I confess. I was a free range kid.
I was allowed to roam a four block area of our immediate neighborhood in Roseville as a 5-year-old that included Dry Creek and its adjoining floodplain although I had to tell my mom where I was going.
By the second week of kindergarten I was walking 12 blocks to — and then from — Cirby School that including crossing busy Douglas Boulevard with the help of a crossing guard.
After we moved to Lincoln, the one way walk as a second grader stretched to 15 blocks including crossing an even busier Highway 65 that had extensive truck traffic as well as the Southern Pacific Railroad main line that headed north out of Roseville.
I learned to ride a bicycle without a helmet and later as an eighth grader pedaled around the narrow foothill roads east of Lincoln without a helmet as well. Most of that time I was by myself ending up seven miles from home while collecting aluminum cans and glass beer bottles to earn cash before turning back.
In the summer growing up we could stay out until dusk started giving way to darkness. It also was OK to walk six blocks to McBean Park to the swimming pool, Little League field or the playground solo even though to get there it meant crossing McBean Park Drive that doubled as Highway 193 that had a logging truck whiz by at least once every 10 minutes in the summer.
We even played with toy guns and — when needed — improvised by using our imagination to turn a finger into a Colt 45.
As a 10-year-old I was often left alone at home to take care of my 2 year-old sister.
On top of that I had chores, had to earn my own money for my clothes starting at age 14, and spent most of my childhood when I had free time in unstructured activities either by myself or with friends.
Now all of that would be considered child neglect or even child abuse. It would be more than enough to send my mother away for 20 years in prison in today’s world. As for the finger-as-gun routine it would have gotten me locked up as a juvenile delinquent or — if stupid enough to point a “loaded” finger at recess — kicked out of school.

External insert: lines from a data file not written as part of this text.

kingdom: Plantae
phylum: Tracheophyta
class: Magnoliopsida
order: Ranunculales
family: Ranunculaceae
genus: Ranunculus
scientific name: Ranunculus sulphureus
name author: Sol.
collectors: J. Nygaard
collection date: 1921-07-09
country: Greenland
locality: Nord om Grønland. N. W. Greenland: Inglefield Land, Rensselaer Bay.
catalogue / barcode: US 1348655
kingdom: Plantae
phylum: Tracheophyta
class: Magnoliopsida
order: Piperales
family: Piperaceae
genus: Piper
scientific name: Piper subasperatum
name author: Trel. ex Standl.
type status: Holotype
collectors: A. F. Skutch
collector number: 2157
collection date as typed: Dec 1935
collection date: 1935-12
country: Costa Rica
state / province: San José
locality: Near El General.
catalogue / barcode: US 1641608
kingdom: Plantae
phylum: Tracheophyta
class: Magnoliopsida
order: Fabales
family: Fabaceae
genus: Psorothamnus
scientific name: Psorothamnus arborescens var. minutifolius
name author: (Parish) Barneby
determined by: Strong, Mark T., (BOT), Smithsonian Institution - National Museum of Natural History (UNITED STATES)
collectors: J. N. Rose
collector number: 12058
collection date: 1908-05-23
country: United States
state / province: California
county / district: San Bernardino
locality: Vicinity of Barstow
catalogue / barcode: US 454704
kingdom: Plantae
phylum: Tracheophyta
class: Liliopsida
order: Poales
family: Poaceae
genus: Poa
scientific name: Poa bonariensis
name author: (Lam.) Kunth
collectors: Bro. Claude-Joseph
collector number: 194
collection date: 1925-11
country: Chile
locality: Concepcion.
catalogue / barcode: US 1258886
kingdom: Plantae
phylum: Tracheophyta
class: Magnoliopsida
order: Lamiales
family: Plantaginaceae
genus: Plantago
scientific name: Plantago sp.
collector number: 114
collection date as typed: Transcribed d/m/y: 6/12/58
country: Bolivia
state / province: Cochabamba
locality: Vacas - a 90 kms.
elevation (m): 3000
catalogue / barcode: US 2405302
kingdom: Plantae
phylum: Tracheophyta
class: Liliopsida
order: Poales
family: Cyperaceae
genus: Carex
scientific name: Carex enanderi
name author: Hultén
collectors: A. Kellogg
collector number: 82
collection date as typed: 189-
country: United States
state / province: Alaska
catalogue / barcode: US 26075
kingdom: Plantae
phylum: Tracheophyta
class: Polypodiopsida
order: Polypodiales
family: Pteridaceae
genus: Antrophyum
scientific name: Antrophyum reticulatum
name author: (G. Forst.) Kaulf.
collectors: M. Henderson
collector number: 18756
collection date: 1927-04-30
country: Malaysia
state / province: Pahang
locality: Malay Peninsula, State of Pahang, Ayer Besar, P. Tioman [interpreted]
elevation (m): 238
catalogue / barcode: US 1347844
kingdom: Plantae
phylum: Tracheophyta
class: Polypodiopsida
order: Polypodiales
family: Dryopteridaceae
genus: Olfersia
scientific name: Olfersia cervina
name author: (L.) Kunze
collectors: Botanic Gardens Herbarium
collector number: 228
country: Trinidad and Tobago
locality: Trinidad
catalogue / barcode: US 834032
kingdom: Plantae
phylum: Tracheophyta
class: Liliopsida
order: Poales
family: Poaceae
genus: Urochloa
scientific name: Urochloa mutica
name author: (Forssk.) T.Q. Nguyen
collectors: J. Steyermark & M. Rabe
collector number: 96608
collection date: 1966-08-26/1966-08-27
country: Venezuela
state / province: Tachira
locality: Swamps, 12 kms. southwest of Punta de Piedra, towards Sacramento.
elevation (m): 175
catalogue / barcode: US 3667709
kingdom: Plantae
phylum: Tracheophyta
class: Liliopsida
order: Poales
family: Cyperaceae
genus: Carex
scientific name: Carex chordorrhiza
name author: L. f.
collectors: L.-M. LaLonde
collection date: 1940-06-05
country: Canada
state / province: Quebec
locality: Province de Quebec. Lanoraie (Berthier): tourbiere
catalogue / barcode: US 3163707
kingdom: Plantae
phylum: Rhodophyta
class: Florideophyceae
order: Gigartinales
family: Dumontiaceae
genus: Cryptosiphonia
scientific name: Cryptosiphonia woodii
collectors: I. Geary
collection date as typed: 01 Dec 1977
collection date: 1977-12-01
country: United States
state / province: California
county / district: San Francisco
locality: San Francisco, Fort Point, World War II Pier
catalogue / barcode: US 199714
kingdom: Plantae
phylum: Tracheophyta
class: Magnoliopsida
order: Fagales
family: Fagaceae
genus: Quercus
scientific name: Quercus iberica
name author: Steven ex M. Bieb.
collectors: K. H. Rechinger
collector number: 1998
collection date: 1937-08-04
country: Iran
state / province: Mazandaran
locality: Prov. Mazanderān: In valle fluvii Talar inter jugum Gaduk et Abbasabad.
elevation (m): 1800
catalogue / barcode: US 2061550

Today walking to school is becoming less and less common while rare are spontaneous gatherings of kids who may simply walk down the street looking for another kid to play with as parents either prohibit such “dangerous activity” or they only allow their kids to come in contact with other kids in organized activities or during supervised play dates.
Roaming the neighborhood under any circumstance today is looked upon by some as a reckless act that could trigger calls to Child Protection Services.
And we wonder why kids get so hooked on electronic devices and prefer texting over face-to-face communication.
A year ago this month parents were investigated by CPS after allowing their 10-year-old daughter and 6-year-old son to walk a mile to their neighborhood park in Silver Spring, Maryland. Concerned neighbors called police who said the kids told them their mother allowed them to walk around the neighborhood unsupervised.
The siblings’ mother Danielle Meitiv who works as a climate scientist, told the Washington Post after the CPS launched an investigation into their fitness as parents, “The world is actually safer than when I was a child, and I just want to give them the same freedom and independence that I had — basically an old-fashioned childhood. I think it’s absolutely critical for their development — to learn responsibility, to experience the world and to gain confidence and competency.”
The mother who coined the term “free range kids” with the book published by the same name was splashed across New York City newspaper headlines when she allowed her son to ride the subway alone at age 9.
Lenore Skenazym, who hosts Disney channel’s “World’s Worst Mom” TV show, was quoted earlier this year noting, “Thanks to a crime rate that is the lowest in 40 to 50 years, our kids today are actually more safe than when we ran around as kids, yet no one arrested our parents for letting us play. It’s the new belief that ‘if a child in not 100 percent supervised, get is 100 percent in danger’ that is driving this corrosive, crazy idea that kids cannot do anything on their own. What’s more, the idea that the state cares more about our kids than we do is bizarre. Yes, I do want the state to step in in cases of starving, beating or pimping out kids — but not when there’s an issue of ‘tsk, tsk’.”
Skenazym noted a number of parents “shove fear down their (kids’) throats at every juncture.”
Reasonable fear can be healthy. It keeps us from playing chicken on the freeway.
But when fear is all consuming it can paralyze us.
Raising a kid to live in fear without a chance to build independence or take chances to learn new things on their own certainly does little to help them grow into secure and confident adults.